- YOUR INSTRUCTIONS -
From the entries below, return exactly the lines beginning at the one that contains "West Asian Communities" and ending at the one that contains "Motivations for Visiting", both of them included, and only those lines.

- EXCERPTED DATA -
-*-

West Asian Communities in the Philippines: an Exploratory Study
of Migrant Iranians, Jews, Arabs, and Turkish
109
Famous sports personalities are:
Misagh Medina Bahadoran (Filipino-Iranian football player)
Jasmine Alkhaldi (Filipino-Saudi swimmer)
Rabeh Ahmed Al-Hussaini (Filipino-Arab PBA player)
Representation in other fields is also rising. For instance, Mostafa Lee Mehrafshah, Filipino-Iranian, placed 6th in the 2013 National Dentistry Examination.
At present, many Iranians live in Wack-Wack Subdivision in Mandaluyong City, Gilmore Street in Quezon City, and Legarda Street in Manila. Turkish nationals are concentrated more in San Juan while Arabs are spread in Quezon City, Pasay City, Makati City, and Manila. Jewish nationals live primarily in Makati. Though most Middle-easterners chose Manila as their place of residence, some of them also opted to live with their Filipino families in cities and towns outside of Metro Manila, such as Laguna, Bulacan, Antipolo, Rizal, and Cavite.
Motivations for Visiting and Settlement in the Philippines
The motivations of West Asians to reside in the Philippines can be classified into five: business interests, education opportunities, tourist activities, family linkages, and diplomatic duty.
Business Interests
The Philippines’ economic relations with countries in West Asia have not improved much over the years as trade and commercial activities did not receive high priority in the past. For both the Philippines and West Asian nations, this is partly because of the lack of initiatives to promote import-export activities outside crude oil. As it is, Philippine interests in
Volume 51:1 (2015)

-*-

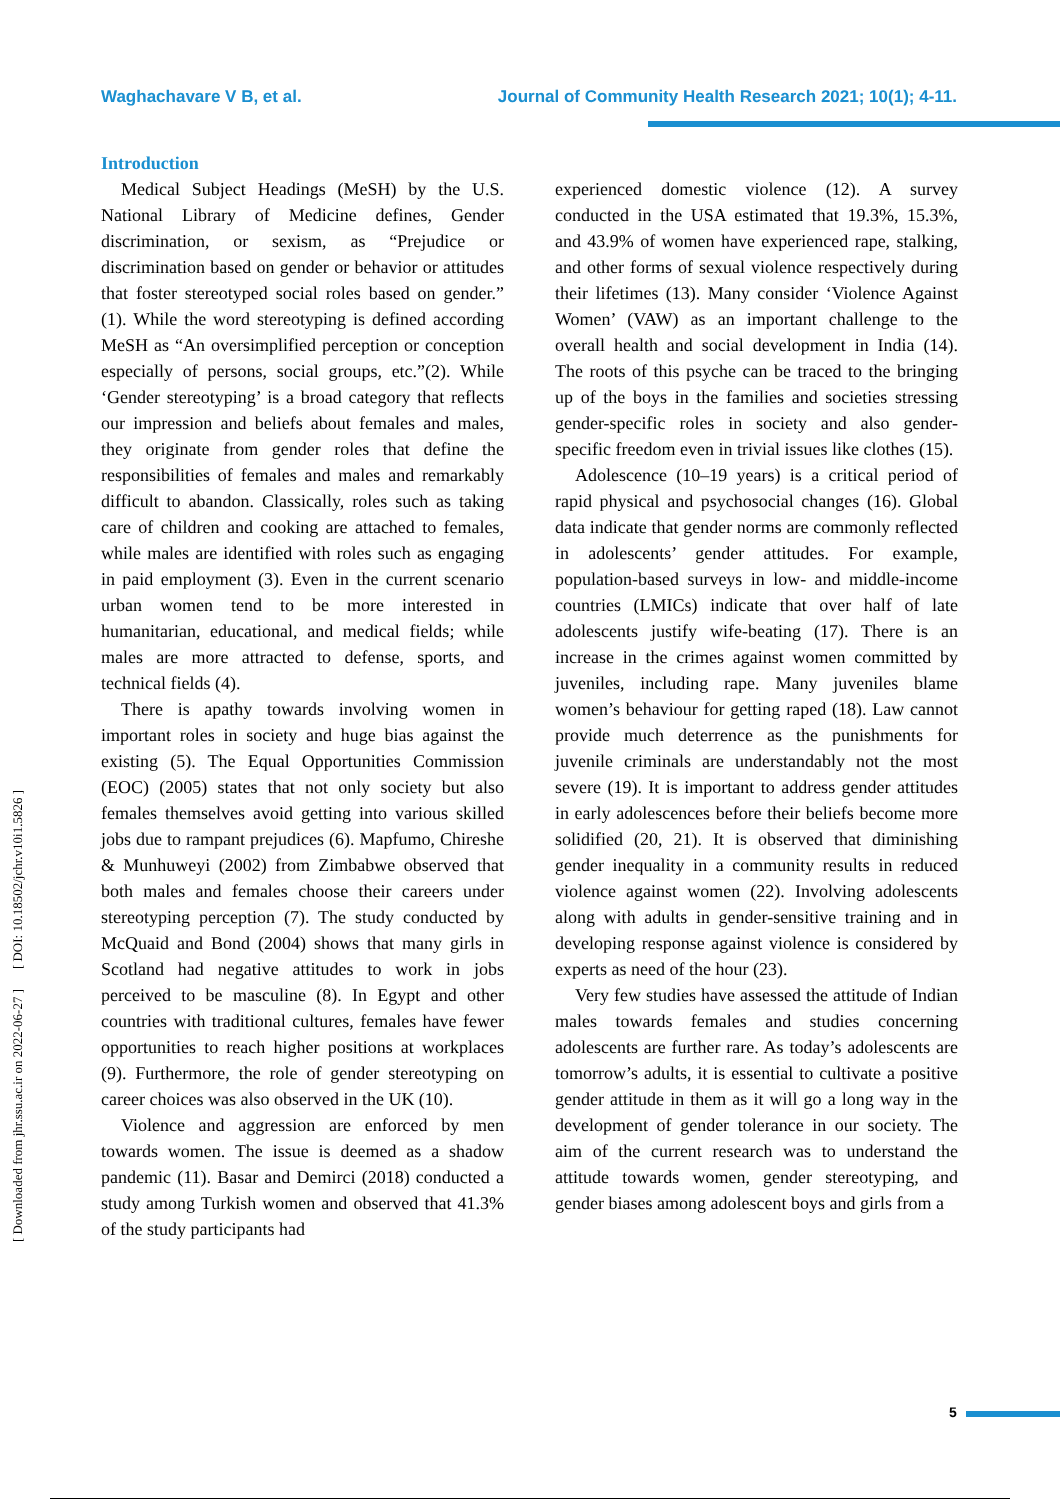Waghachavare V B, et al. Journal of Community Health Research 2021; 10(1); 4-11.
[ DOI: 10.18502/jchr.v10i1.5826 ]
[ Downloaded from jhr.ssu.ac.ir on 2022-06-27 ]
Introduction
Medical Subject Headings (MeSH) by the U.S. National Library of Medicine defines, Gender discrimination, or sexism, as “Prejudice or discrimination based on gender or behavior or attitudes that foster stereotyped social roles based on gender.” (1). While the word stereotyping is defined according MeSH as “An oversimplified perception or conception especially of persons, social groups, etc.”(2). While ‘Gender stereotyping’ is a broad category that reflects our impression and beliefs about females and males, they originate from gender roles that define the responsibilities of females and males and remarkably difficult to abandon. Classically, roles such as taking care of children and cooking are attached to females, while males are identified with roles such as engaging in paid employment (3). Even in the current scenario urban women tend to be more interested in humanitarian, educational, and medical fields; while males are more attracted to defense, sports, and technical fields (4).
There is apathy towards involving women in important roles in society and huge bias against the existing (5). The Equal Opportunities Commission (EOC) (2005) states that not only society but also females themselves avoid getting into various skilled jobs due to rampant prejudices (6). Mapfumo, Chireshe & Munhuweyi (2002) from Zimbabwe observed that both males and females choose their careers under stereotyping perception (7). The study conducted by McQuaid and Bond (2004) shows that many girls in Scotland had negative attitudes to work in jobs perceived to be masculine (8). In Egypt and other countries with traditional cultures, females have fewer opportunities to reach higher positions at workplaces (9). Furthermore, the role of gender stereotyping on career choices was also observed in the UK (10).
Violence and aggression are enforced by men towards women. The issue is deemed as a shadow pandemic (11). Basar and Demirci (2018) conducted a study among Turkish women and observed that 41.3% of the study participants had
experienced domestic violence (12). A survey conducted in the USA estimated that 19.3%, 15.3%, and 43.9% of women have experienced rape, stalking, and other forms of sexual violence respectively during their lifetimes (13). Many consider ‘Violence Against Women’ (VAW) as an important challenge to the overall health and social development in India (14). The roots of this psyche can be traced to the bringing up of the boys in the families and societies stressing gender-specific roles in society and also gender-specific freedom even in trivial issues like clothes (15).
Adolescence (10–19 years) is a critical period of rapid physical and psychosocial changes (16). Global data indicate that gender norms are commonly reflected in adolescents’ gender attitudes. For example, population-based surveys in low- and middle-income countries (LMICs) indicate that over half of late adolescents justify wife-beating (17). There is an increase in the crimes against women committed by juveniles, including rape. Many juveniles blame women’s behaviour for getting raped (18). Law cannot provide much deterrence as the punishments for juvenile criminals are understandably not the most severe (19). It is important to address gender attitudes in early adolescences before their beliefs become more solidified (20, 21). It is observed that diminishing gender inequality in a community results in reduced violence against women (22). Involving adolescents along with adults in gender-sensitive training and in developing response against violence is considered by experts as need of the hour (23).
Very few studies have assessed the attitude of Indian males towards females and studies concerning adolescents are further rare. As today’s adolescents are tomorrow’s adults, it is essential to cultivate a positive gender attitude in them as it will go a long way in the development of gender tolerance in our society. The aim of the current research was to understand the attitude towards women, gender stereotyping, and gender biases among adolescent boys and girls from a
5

-*-

- COMPLETED EXERCISE -
West Asian Communities in the Philippines: an Exploratory Study
of Migrant Iranians, Jews, Arabs, and Turkish
109
Famous sports personalities are:
Misagh Medina Bahadoran (Filipino-Iranian football player)
Jasmine Alkhaldi (Filipino-Saudi swimmer)
Rabeh Ahmed Al-Hussaini (Filipino-Arab PBA player)
Representation in other fields is also rising. For instance, Mostafa Lee Mehrafshah, Filipino-Iranian, placed 6th in the 2013 National Dentistry Examination.
At present, many Iranians live in Wack-Wack Subdivision in Mandaluyong City, Gilmore Street in Quezon City, and Legarda Street in Manila. Turkish nationals are concentrated more in San Juan while Arabs are spread in Quezon City, Pasay City, Makati City, and Manila. Jewish nationals live primarily in Makati. Though most Middle-easterners chose Manila as their place of residence, some of them also opted to live with their Filipino families in cities and towns outside of Metro Manila, such as Laguna, Bulacan, Antipolo, Rizal, and Cavite.
Motivations for Visiting and Settlement in the Philippines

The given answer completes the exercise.